BETHEL — A planned corporate retreat that hopes to attract tech industry workers to the rural solitude of Bethel was granted conditional approval by the town’s planning board on Monday, …
BETHEL — A planned corporate retreat that hopes to attract tech industry workers to the rural solitude of Bethel was granted conditional approval by the town’s planning board on Monday, October 4.
As previously reported in the Democrat, @Woods is being developed by Catskills Tech Hub LLC and markets itself as an escape into nature for tech companies and their employees to code and work in a quiet bucolic setting while connecting teams that often collaborate remotely.
After a lengthy discussion regarding architectural plans and a negative SEQRA declaration which found the project would not pose any significant environmental impact, a special use permit site plan was approved based on conditions developed by town engineer Glenn Smith.
Some planning board members wanted to wait to see Smith’s conditions, which he described as “no show stoppers,” added to site plans.
“I'm sure they’ll get done because they can’t move forward until it’s done,” said Planning Board Chairman Jim Crowley.
Jacob Billig, who represents the project, thanked the planning board for reviewing the proposal and commended the town board for passing a resolution earlier this year which amended the Town’s AG district to allow for the special use of Rural Eco-Tech Retreats.
“To have a high tech retreat in the Town of Bethel is, I think, a very good thing economically as well as from the standpoint of overall county development,” Billig said.
Ken Ellsworth of Keystone Associates said the retreat would include 50 single unit cabins grouped into different pods and connected by access roads and walking paths on 126 acres of land. Other structures include meeting halls and a dining facility.
In addition to going through the town planning board, The New York State Department of Health and Department of Environmental Conservation will also conduct their own routine reviews.
Developers say the project is designed to be low impact, hosting no more than 50 guests at a time who may stay for a few days but no more than two weeks. Town code allows for building coverage of up to two percent on the property, but developers say their building coverage will be less than one percent.
Kenny Rosenblatt co-founded the video game company Arkadium along with his wife, Jessica Rovello and together they are developing @Woods.
“I want to be a good neighbor,” Rosenblatt said during last week’s Planning Board meeting. “I’ve lived in Sullivan County for the last 11 years and want to do good for the community. I mean that from the bottom of my heart.”
Development is expected to begin this year.
Before the board voted, about a dozen residents and community stakeholders spoke about the project. Many expressed support while others worried it could impact the rural character of the area.

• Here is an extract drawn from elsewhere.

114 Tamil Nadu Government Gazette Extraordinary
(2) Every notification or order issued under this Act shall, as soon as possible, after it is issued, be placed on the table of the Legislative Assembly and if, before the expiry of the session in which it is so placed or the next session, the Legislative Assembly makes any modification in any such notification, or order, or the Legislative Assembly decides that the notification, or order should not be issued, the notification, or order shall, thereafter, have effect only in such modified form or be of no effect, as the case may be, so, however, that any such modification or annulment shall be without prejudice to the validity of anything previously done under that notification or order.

“Our beautiful and special road has Bob Franklin’s cows, agriculture, wildlife and quiet natural surroundings,” said Leah Maidenbaum, a resident of Segar & Rosenberg Road. “We want to preserve that quiet and just want to make sure that this project is properly vetted to preserve these surroundings.”

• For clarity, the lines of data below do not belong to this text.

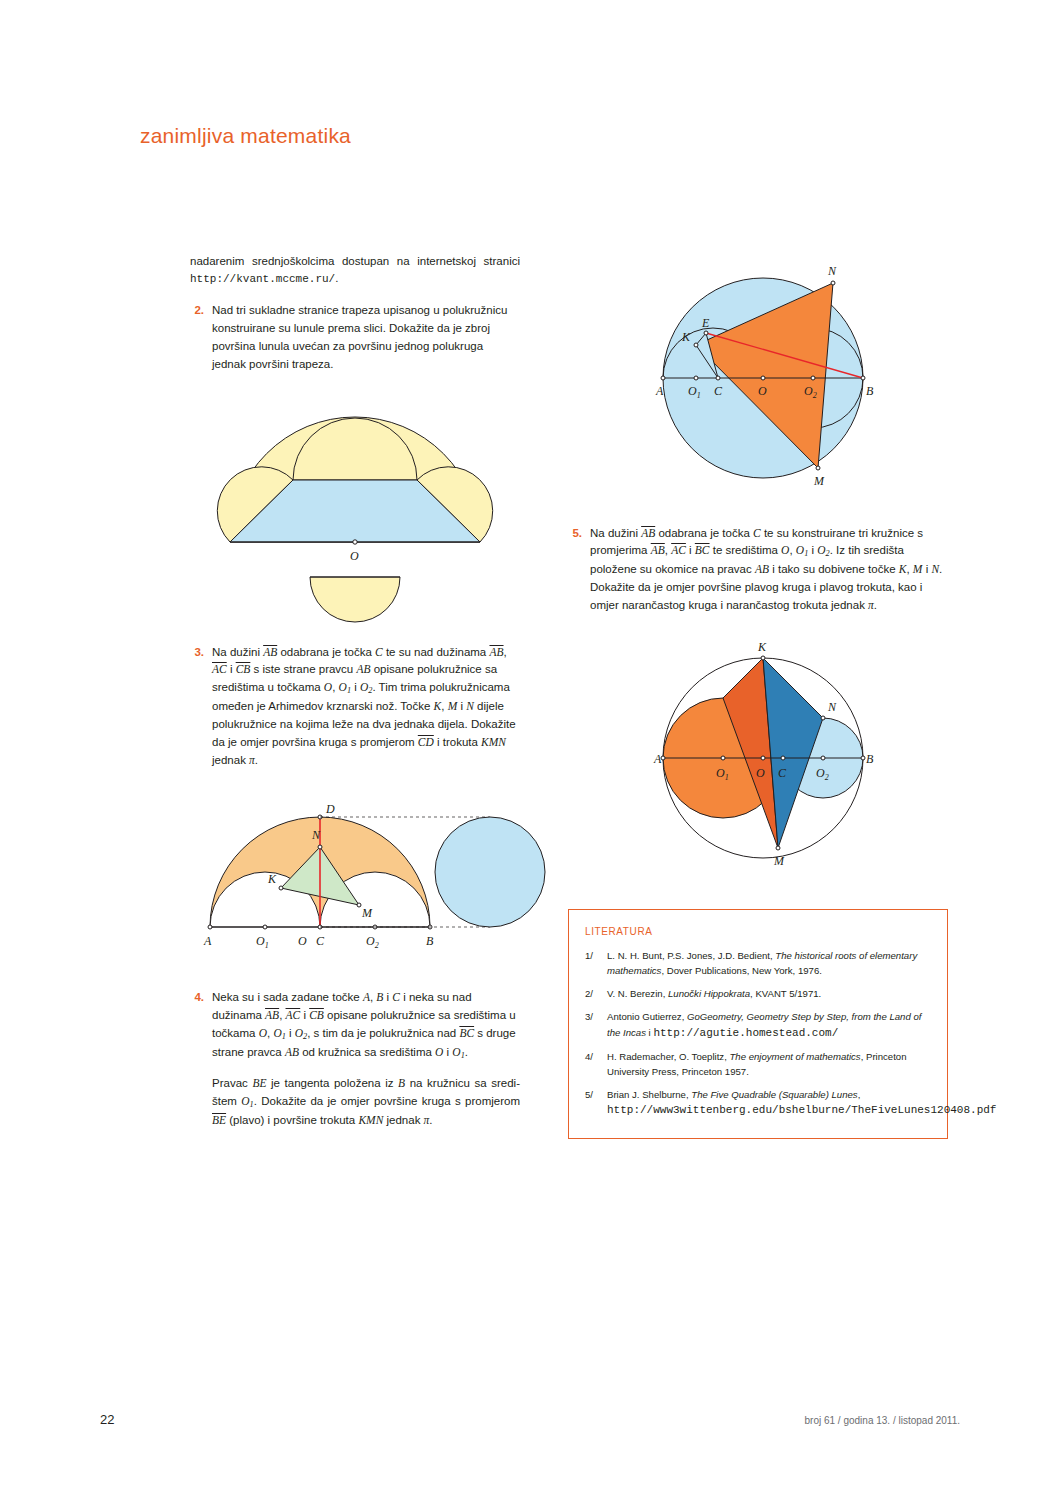zanimljiva matematika
nadarenim srednjoškolcima dostupan na internetskoj stranici http://kvant.mccme.ru/.
2.
Nad tri sukladne stranice trapeza upisanog u polukružnicu konstruirane su lunule prema slici. Dokažite da je zbroj površina lunula uvećan za površinu jednog polukruga jednak površini trapeza.
O
3.
Na dužini AB odabrana je točka C te su nad dužinama AB, AC i CB s iste strane pravcu AB opisane polukružnice sa središtima u točkama O, O1 i O2. Tim trima polukružnicama omeđen je Arhimedov krznarski nož. Točke K, M i N dijele polukružnice na kojima leže na dva jednaka dijela. Dokažite da je omjer površina kruga s promjerom CD i trokuta KMN jednak π.
A O1 O C O2 B K N M D
4.
Neka su i sada zadane točke A, B i C i neka su nad dužinama AB, AC i CB opisane polukružnice sa središtima u točkama O, O1 i O2, s tim da je polukružnica nad BC s druge strane pravca AB od kružnica sa središtima O i O1.
Pravac BE je tangenta položena iz B na kružnicu sa središtem O1. Dokažite da je omjer površine kruga s promjerom BE (plavo) i površine trokuta KMN jednak π.
A O1 C O O2 B K E N M
5.
Na dužini AB odabrana je točka C te su konstruirane tri kružnice s promjerima AB, AC i BC te središtima O, O1 i O2. Iz tih središta položene su okomice na pravac AB i tako su dobivene točke K, M i N. Dokažite da je omjer površine plavog kruga i plavog trokuta, kao i omjer narančastog kruga i narančastog trokuta jednak π.
A O1 O C O2 B K N M
LITERATURA
1/ L. N. H. Bunt, P.S. Jones, J.D. Bedient, The historical roots of elementary mathematics, Dover Publications, New York, 1976.
2/ V. N. Berezin, Lunočki Hippokrata, KVANT 5/1971.
3/ Antonio Gutierrez, GoGeometry, Geometry Step by Step, from the Land of the Incas i http://agutie.homestead.com/
4/ H. Rademacher, O. Toeplitz, The enjoyment of mathematics, Princeton University Press, Princeton 1957.
5/ Brian J. Shelburne, The Five Quadrable (Squarable) Lunes, http://www3wittenberg.edu/bshelburne/TheFiveLunes120408.pdf
22
broj 61 / godina 13. / listopad 2011.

Maidenbaum asked for assurance that the maximum number of guests would not exceed 50 people in the future.
Bob Franklin runs a dairy farm with his son on Happy Avenue, not far from Segar & Rosenberg Road.
“I’m not against what you’re doing. I can be a good neighbor and I hope you guys can also,” he said.
Franklin expressed some concern about increased traffic and said that the time of year when he spreads manure could be unpleasant for those camping or hiking nearby.
“We have to stay in communication with whatever is going on and work together,” Franklin said.
Max Shapiro owns property on West Shore Road not far from Segar & Rosenberg Road.
“One of the reasons Sullivan County is so good is because it’s rural,” said Shapiro. “A lot of times planning boards, governments and people who are in the know think that ‘progress’ means getting more people here and more business and different things. I think that’s not the answer in maintaining our rural atmosphere.”
Billig responded to some of the public concerns. He said they did not believe there would be significant traffic since there are only 50 guests who stay at the private retreat at any one time. Billig reiterated that the project is designed to be low impact in order to maintain the rural setting that attracts guests to the area in the first place.
Marc Baez, President and CEO of the Sullivan County Partnership for Economic Development, said he thought the project would not only have a positive impact for the Town of Bethel but also Sullivan County as a whole.
“The ability to bring high tech to an area that you wouldn’t have thought is a high tech area, in whatever capacity, is a remarkable achievement,” Baez said. “You’ve created something special here in the Town of Bethel.”